■ **Problem**: Rewrite the lines between the one holding "USA: 140 分钟(1967" and the one holding "### 从心所原 The Facts of Life", inclusive, with "又名" replaced by "别名" and everything else left as it is.
────────────────────
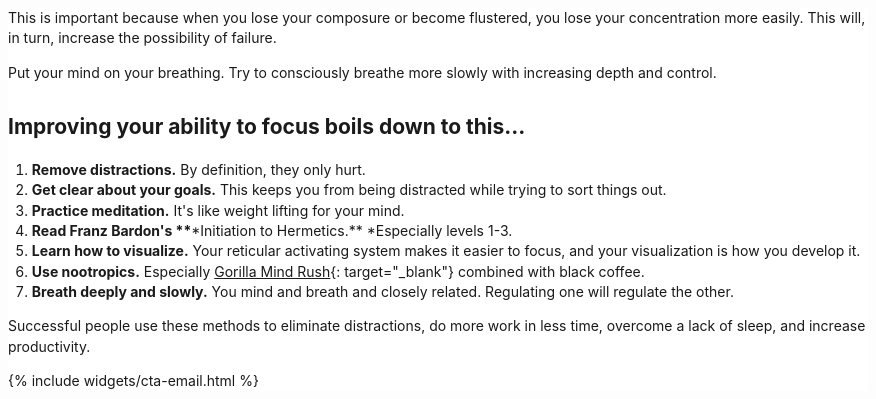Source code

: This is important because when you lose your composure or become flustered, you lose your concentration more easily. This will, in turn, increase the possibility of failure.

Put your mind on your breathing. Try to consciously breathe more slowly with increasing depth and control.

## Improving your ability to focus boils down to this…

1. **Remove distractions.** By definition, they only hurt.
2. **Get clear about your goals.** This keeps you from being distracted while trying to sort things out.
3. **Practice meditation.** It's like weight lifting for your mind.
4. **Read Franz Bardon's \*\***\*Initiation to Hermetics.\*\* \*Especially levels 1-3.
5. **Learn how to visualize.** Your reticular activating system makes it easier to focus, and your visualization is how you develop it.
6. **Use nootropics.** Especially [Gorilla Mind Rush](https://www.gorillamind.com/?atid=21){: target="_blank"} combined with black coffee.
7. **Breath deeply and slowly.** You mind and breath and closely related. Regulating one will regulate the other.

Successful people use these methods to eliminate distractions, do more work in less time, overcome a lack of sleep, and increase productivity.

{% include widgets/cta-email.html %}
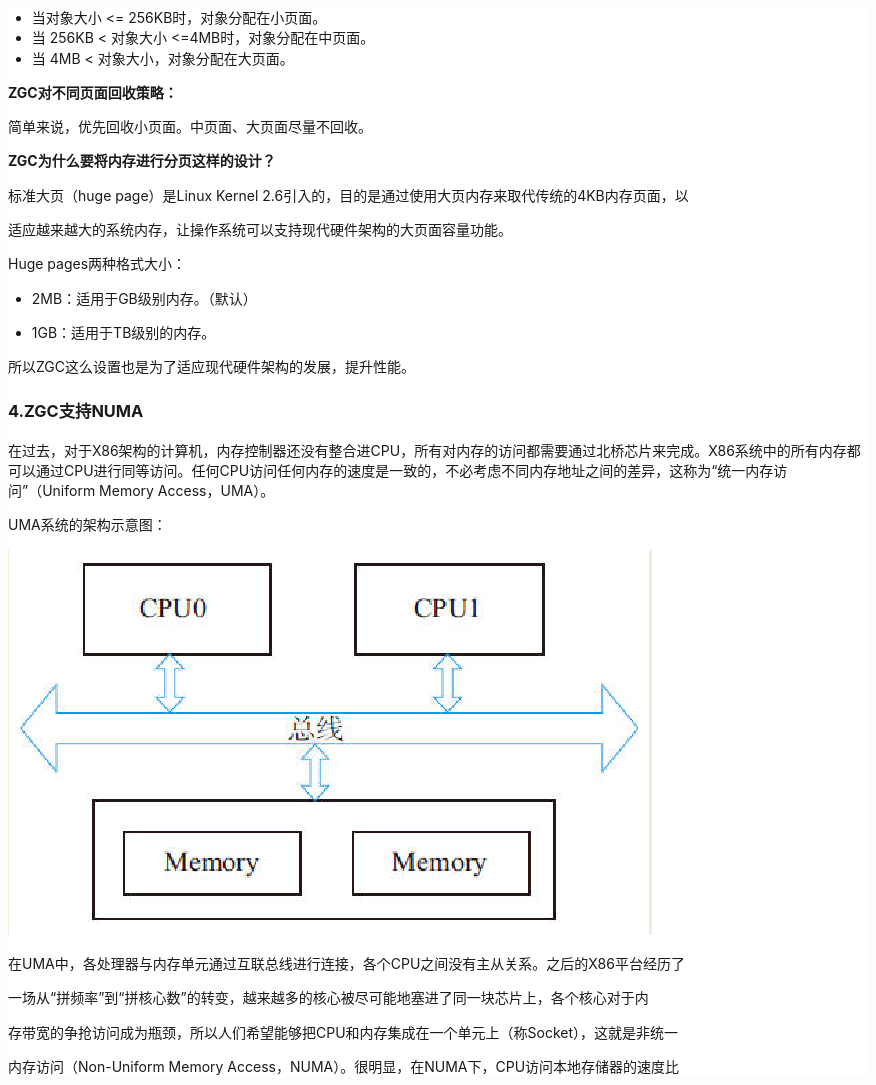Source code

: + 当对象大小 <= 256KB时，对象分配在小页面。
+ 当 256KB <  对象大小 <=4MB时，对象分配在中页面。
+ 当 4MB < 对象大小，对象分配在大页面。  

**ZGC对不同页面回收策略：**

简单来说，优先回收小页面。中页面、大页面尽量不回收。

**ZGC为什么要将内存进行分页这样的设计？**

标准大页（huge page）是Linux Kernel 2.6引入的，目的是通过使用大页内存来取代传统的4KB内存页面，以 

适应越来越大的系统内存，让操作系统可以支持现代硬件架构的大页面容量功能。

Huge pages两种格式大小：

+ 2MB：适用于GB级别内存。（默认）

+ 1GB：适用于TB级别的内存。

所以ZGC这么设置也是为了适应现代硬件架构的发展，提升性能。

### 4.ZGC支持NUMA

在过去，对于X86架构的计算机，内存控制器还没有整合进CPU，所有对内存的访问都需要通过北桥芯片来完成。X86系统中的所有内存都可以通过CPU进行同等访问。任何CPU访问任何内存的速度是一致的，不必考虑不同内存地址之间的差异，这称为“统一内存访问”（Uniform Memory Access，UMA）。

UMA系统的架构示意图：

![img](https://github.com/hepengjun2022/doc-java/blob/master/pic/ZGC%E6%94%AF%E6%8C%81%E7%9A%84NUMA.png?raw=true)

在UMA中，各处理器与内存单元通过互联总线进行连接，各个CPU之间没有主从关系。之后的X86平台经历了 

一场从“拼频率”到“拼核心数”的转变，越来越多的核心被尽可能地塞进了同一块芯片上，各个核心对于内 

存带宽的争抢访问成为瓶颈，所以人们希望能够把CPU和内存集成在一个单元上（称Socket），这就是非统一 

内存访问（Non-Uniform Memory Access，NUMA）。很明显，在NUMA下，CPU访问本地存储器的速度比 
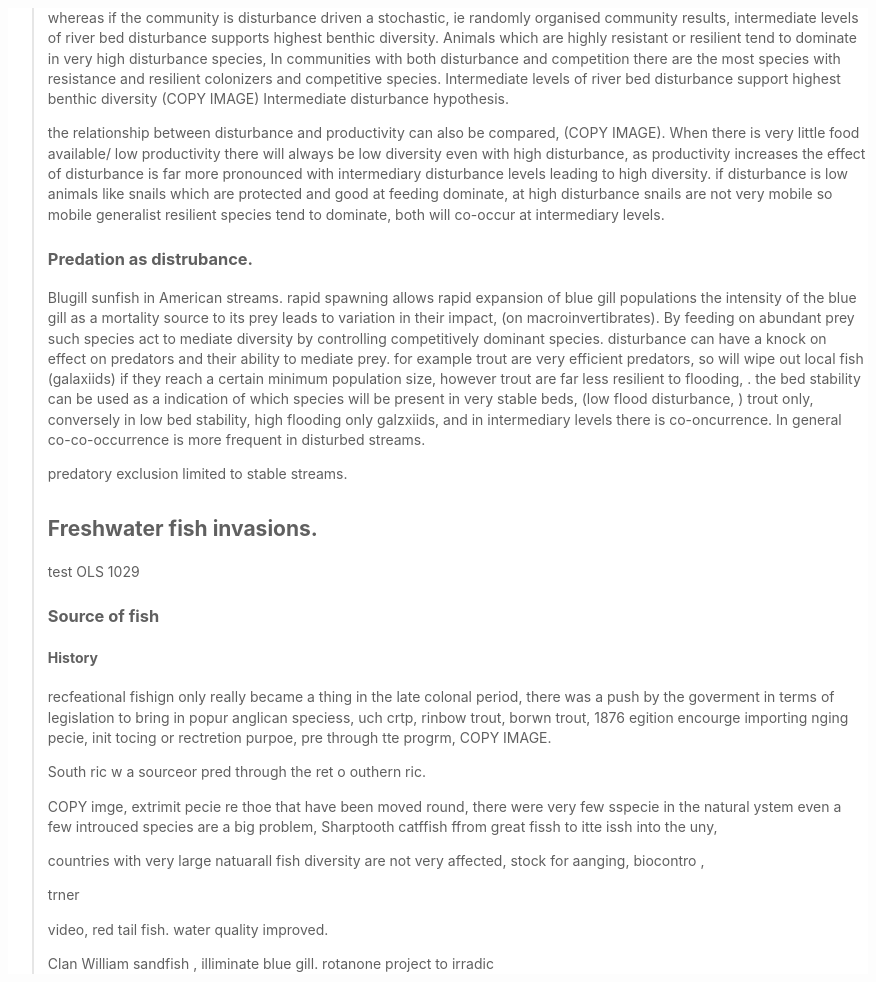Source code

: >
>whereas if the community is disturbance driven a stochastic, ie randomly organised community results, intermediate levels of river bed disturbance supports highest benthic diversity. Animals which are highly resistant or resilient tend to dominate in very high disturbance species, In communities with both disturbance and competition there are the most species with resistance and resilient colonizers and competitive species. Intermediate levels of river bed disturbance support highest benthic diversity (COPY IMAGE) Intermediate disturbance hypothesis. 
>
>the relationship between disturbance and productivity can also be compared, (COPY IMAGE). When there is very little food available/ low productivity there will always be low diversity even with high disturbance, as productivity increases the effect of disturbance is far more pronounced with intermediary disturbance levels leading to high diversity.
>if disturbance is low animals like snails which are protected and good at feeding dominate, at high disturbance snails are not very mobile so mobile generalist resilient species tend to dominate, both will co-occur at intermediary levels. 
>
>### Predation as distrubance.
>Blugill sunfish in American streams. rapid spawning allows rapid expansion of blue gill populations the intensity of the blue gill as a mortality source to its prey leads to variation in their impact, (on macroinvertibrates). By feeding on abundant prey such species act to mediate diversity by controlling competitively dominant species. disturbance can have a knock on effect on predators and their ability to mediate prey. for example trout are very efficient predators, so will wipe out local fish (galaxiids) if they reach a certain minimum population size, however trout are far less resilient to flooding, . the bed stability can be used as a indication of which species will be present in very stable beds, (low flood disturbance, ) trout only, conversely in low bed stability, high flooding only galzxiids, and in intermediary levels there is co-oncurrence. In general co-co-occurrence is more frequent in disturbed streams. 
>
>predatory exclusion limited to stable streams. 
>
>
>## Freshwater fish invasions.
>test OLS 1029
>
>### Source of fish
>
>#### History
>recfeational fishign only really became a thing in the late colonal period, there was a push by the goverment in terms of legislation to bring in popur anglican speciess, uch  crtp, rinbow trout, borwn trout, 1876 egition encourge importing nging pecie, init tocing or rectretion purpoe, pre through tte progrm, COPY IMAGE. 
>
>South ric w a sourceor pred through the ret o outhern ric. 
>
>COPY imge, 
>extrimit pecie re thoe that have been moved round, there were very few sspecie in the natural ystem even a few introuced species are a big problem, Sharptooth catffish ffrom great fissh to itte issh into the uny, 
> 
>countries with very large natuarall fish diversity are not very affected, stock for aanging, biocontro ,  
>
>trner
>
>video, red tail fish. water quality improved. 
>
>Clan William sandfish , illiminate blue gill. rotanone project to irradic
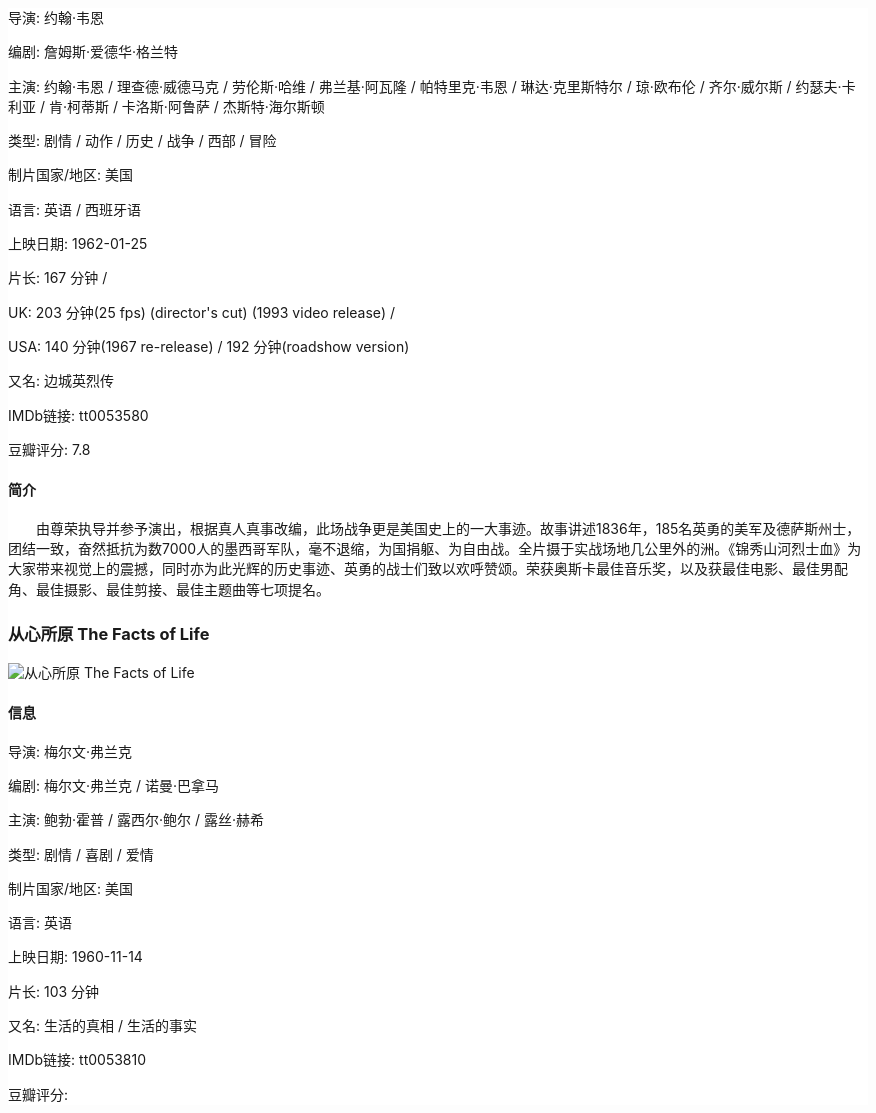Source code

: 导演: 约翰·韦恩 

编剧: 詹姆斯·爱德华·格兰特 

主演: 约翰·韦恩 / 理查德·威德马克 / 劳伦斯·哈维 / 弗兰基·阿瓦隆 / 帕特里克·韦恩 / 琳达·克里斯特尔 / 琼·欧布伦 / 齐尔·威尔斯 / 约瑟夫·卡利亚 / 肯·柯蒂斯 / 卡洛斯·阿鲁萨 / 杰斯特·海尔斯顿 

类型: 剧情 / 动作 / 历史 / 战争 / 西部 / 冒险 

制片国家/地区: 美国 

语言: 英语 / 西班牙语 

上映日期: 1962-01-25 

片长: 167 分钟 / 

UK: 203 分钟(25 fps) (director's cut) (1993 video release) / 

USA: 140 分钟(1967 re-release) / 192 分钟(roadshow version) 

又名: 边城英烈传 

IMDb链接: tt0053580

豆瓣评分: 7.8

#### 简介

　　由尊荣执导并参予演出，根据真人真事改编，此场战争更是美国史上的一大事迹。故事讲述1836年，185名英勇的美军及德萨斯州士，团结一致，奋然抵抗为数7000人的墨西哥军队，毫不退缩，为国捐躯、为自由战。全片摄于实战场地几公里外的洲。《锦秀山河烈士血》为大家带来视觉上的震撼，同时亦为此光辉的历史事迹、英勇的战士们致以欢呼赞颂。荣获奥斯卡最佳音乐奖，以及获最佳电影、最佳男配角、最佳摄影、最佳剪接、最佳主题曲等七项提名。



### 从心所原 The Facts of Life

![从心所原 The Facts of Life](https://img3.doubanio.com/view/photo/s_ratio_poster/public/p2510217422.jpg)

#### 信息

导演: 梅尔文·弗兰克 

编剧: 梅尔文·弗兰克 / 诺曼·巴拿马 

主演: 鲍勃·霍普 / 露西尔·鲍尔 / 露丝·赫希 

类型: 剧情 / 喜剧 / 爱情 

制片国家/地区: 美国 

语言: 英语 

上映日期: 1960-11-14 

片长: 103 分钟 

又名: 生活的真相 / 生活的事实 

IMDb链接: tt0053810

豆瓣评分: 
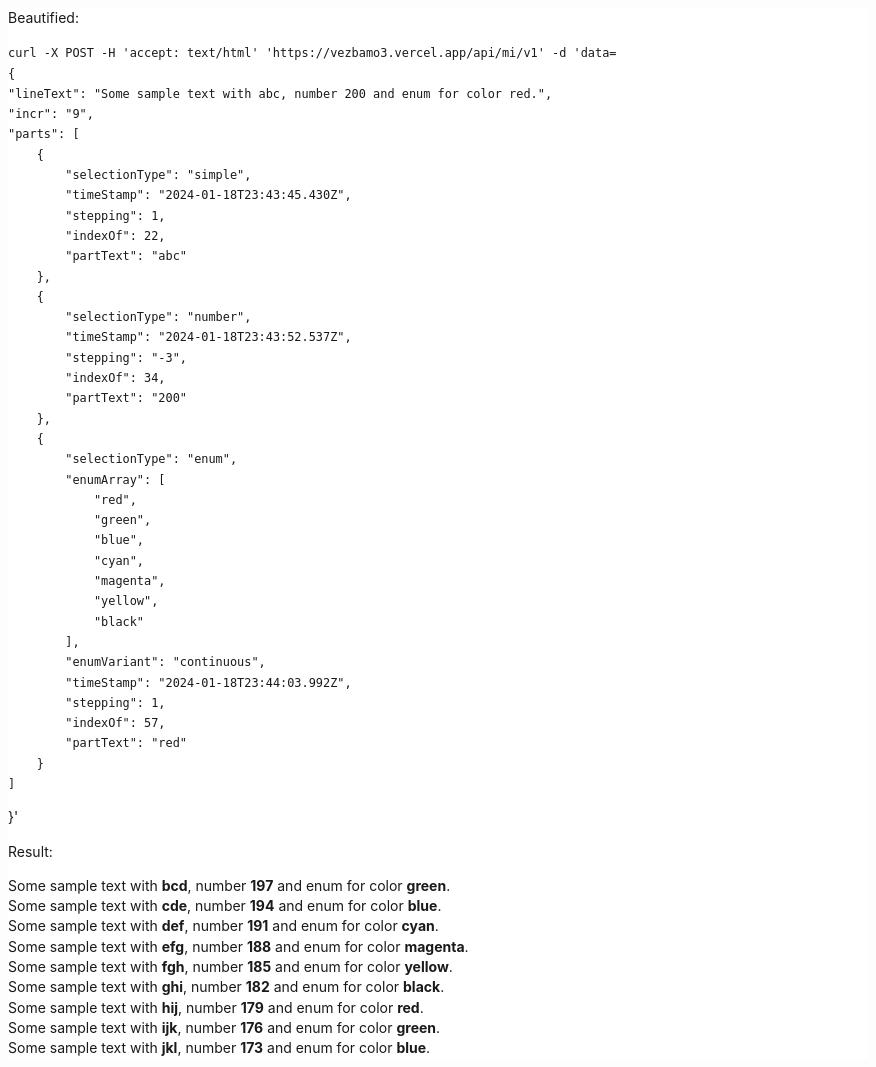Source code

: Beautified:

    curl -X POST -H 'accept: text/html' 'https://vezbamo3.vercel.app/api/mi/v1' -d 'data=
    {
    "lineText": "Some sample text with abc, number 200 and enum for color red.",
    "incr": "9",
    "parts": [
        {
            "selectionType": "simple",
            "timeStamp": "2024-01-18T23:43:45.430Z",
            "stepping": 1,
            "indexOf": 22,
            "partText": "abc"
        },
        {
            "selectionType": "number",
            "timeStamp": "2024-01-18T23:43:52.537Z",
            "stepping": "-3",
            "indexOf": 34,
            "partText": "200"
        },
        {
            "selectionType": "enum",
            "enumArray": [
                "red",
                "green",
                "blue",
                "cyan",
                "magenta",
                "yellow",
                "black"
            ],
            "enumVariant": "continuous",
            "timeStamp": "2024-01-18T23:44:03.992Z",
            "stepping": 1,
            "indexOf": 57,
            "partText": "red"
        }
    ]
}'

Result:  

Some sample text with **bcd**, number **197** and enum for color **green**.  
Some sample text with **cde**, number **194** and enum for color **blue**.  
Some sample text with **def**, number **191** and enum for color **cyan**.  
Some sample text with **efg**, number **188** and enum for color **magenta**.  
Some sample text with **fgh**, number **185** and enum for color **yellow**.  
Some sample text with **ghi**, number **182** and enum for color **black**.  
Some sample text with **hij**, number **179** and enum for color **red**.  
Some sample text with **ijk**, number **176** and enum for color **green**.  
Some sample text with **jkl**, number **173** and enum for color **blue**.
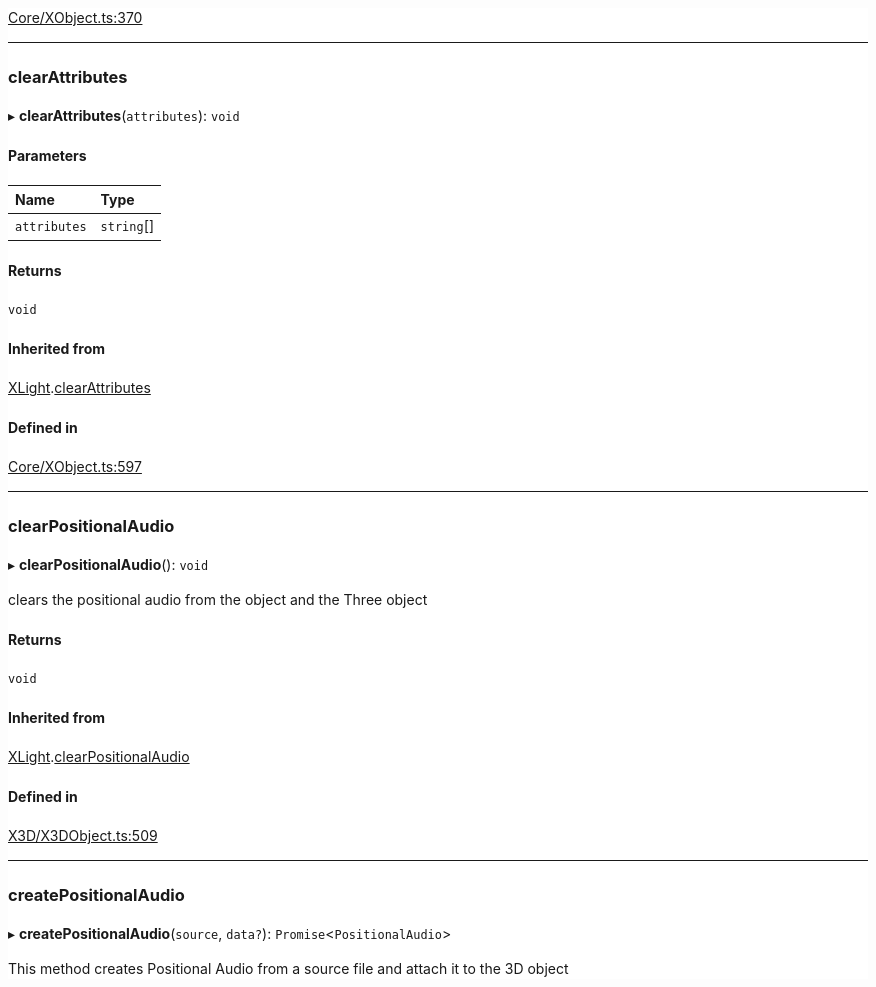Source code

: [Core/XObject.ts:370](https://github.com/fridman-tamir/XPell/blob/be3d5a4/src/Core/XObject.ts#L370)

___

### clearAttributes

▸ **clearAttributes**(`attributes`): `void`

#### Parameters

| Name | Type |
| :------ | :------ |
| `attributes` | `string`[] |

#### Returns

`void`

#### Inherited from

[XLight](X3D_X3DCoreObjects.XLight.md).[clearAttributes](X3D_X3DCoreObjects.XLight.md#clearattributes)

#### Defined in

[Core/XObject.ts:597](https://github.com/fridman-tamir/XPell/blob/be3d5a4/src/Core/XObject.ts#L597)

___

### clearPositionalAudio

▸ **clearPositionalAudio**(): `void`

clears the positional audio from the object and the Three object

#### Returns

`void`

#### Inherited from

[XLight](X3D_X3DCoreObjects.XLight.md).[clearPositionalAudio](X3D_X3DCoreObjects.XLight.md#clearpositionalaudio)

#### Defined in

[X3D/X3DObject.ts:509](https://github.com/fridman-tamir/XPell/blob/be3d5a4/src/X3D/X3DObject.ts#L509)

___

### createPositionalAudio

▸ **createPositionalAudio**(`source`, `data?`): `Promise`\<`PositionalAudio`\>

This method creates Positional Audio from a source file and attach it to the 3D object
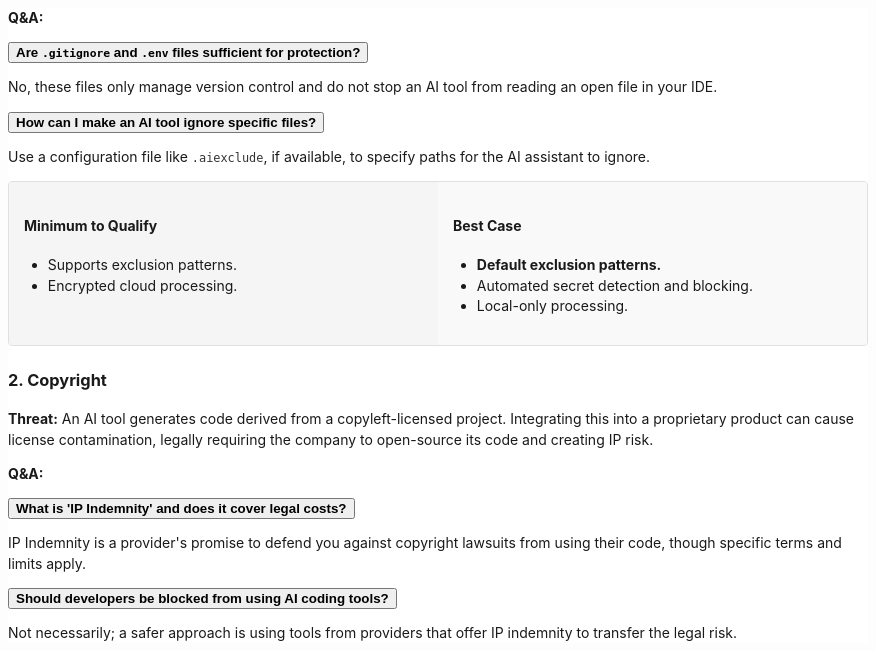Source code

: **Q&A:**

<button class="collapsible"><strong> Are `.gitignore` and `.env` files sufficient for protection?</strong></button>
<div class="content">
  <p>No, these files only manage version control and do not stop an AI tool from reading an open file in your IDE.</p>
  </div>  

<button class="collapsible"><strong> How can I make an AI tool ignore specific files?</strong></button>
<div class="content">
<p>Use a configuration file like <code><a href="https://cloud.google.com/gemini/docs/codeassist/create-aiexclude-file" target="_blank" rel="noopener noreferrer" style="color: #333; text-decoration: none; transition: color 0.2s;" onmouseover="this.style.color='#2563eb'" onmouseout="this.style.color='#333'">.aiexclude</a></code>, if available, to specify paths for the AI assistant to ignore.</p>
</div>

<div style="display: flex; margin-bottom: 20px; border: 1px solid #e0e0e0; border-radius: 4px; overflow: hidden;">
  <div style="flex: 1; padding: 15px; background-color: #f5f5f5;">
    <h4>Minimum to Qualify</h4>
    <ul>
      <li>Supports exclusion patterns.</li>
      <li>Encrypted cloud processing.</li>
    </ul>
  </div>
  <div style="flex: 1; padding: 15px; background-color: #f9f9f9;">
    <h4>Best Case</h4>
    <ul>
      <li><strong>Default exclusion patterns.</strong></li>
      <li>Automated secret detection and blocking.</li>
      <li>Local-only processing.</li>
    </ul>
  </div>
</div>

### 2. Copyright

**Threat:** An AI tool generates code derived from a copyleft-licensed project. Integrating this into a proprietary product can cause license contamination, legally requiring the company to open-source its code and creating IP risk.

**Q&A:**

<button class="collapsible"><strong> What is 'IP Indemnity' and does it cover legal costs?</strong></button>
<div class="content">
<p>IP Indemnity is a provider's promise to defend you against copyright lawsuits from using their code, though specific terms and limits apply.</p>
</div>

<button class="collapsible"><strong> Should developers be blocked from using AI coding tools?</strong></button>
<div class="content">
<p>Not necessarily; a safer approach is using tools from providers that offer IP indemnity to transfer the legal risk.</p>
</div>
────────────────────
■ **Written response**:
USA: 140 分钟(1967 re-release) / 192 分钟(roadshow version) 

别名: 边城英烈传 

IMDb链接: tt0053580

豆瓣评分: 7.8

#### 简介

　　由尊荣执导并参予演出，根据真人真事改编，此场战争更是美国史上的一大事迹。故事讲述1836年，185名英勇的美军及德萨斯州士，团结一致，奋然抵抗为数7000人的墨西哥军队，毫不退缩，为国捐躯、为自由战。全片摄于实战场地几公里外的洲。《锦秀山河烈士血》为大家带来视觉上的震撼，同时亦为此光辉的历史事迹、英勇的战士们致以欢呼赞颂。荣获奥斯卡最佳音乐奖，以及获最佳电影、最佳男配角、最佳摄影、最佳剪接、最佳主题曲等七项提名。



### 从心所原 The Facts of Life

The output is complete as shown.